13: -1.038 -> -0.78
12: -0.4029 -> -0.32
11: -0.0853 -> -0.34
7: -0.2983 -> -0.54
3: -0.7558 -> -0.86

──────────

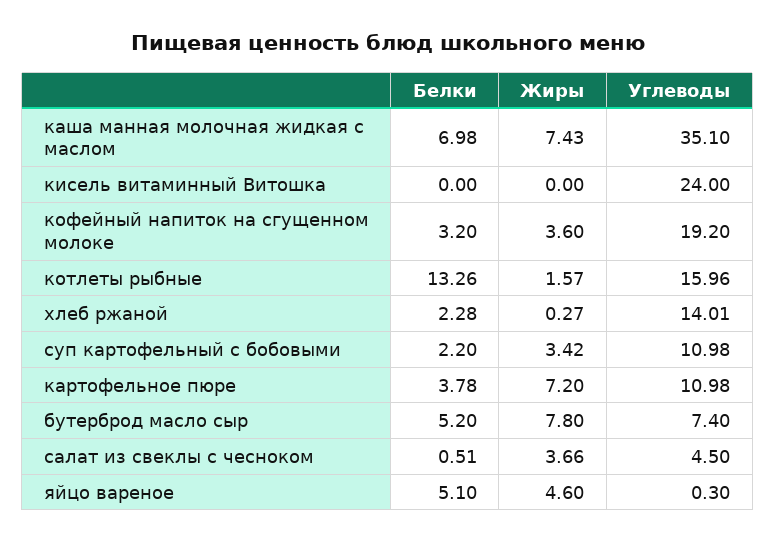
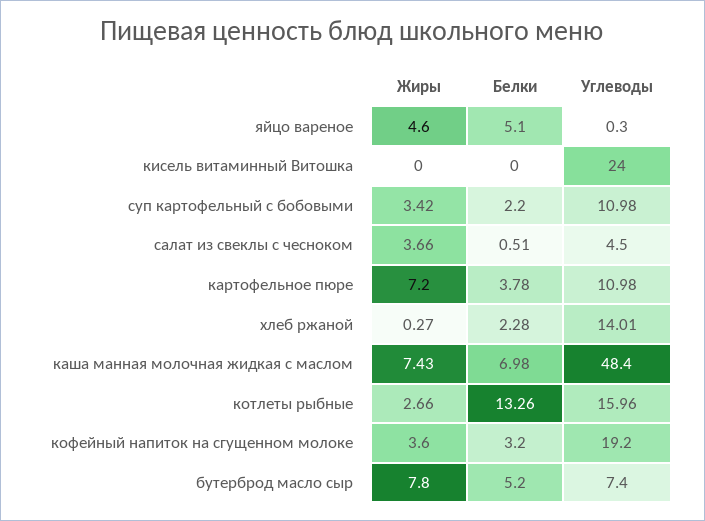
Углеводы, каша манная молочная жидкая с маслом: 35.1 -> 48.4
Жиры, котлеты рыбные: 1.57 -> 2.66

──────────

Copy out only the lines above from the one with "13: -1.038 -> -0.78" to the one with "3: -0.7558 -> -0.86", inclusive, exactly as they stand.

13: -1.038 -> -0.78
12: -0.4029 -> -0.32
11: -0.0853 -> -0.34
7: -0.2983 -> -0.54
3: -0.7558 -> -0.86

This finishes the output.